The Patient Protection and Affordable Care Act (PPACA) of 2010 included reforms meant to improve the quality of healthcare while reducing costs -- and a key part of assessing quality and cost in healthcare is assessing geographic variation in the use of services across the U.S., according to Rosenkrantz (JACR, September 26, 2013).
Before PPACA was passed, the U.S. Government Accountability Office (GAO) provided data to Congress that showed an unsettling rise in Medicare spending for imaging services, beyond spending for any other category of physician service. The GAO's report showed that considerable regional variation in imaging costs was part of this overall increase in spending, and that these regional variations could not be ascribed to differences in local health burden but rather to differences in physician practice patterns.

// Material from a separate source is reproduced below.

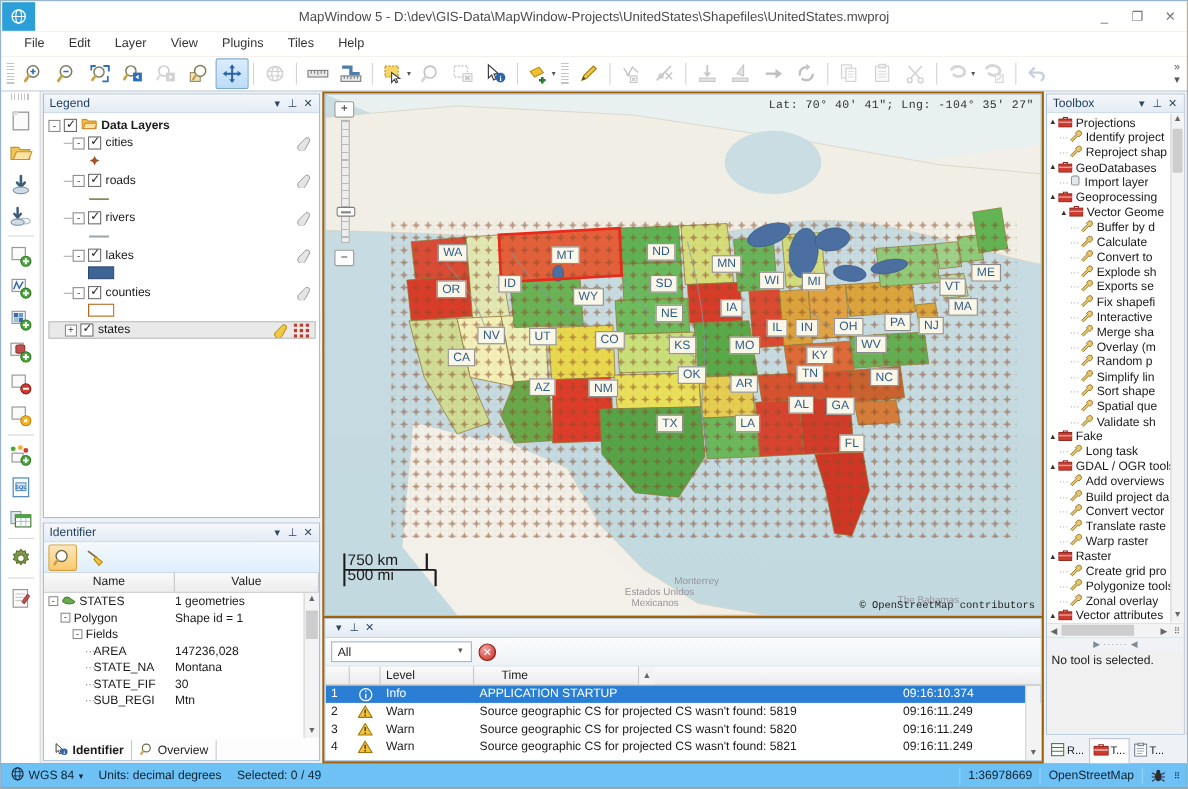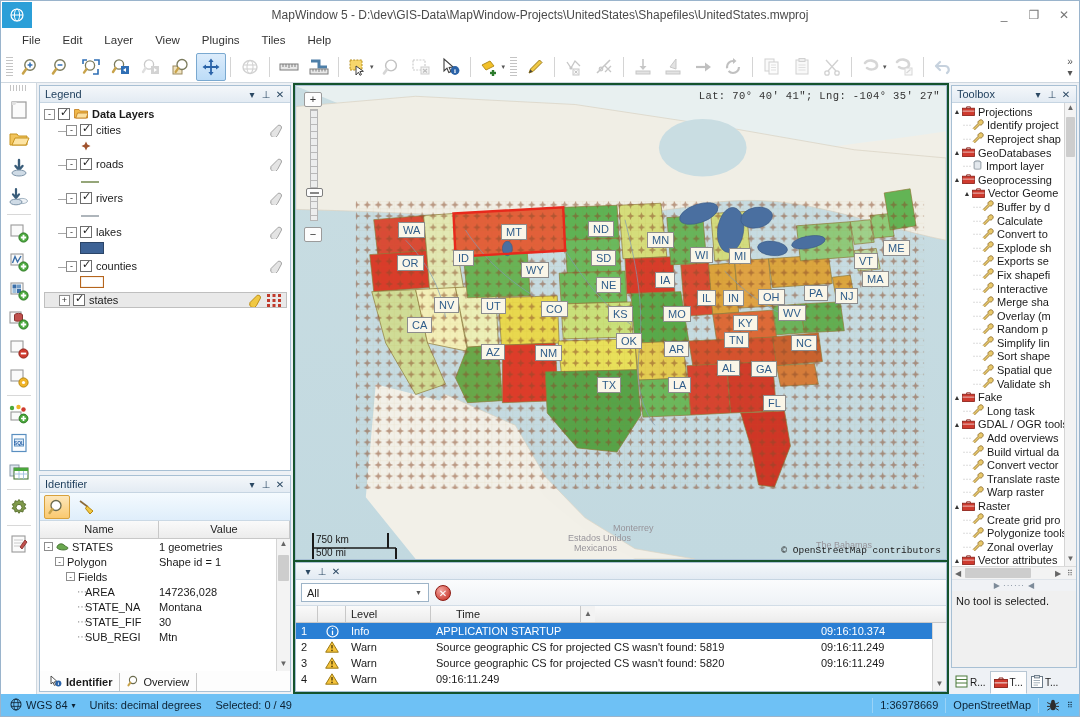"MapWindow 5 -" .app { background: #14532d -> #a16207 }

The GAO's report also noted that higher use rates of a particular health service didn't necessarily improve patient outcomes, according to previous research. The agency therefore recommended the use of "front-end" strategies such as prior authorization to contain imaging spending.
In the current study, using data from the U.S. Centers for Medicare and Medicaid Services (CMS), Rosenkrantz evaluated trends in regional variation in use and cost of imaging services in the Medicare population from 2007 to 2011 and compared them with regional variation in other health service categories.

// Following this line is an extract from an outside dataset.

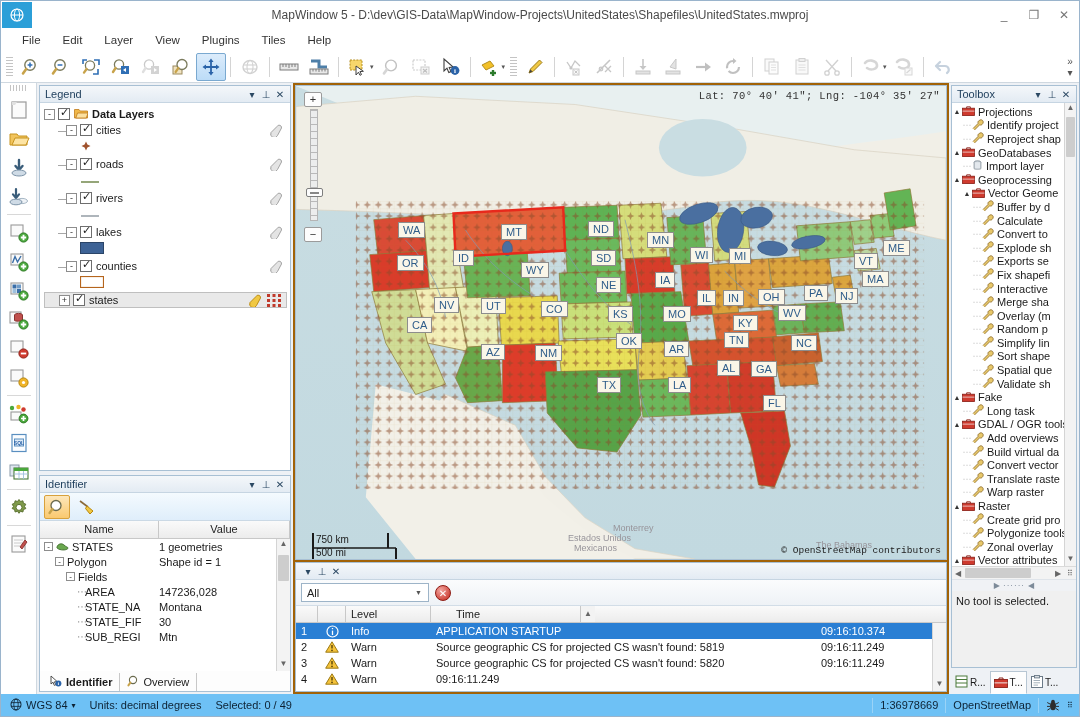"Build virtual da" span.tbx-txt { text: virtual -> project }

He found that regional differences in imaging use were much lower than variations in imaging costs and variations in use of other major healthcare services, suggesting that using data on differences in imaging use may not be the best measure for making policy.

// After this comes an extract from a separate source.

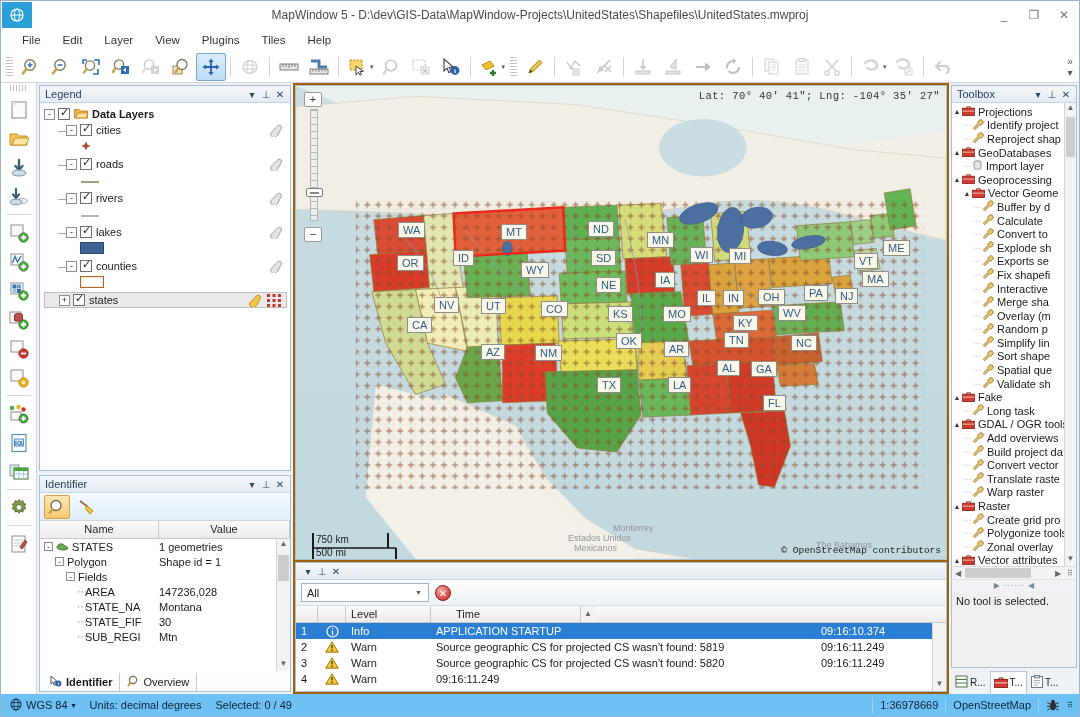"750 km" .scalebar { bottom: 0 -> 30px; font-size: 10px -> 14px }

Variation in the mix of practice settings in different regions can result in disparities in the technical component of imaging fees, which can lead to cost differences out of proportion to those of use alone, according to Rosenkrantz. So perhaps the degree of variation in the use of Medicare imaging outlined in the GAO report -- which focused on costs rather than utilization -- may have been overstated, he wrote.
"The scope of the concern should be further evaluated in terms of utilization and within the context of the degrees of variation of other categories of healthcare services," he wrote.
Healthcare reform policies that focus on the front end of the cost issue may only end up limiting imaging access, Rosenkrantz said.
"Policymakers are focused on a particular angle of this problem: the costs of imaging and how to reduce them," he said. "Our study questions whether this is the best focus."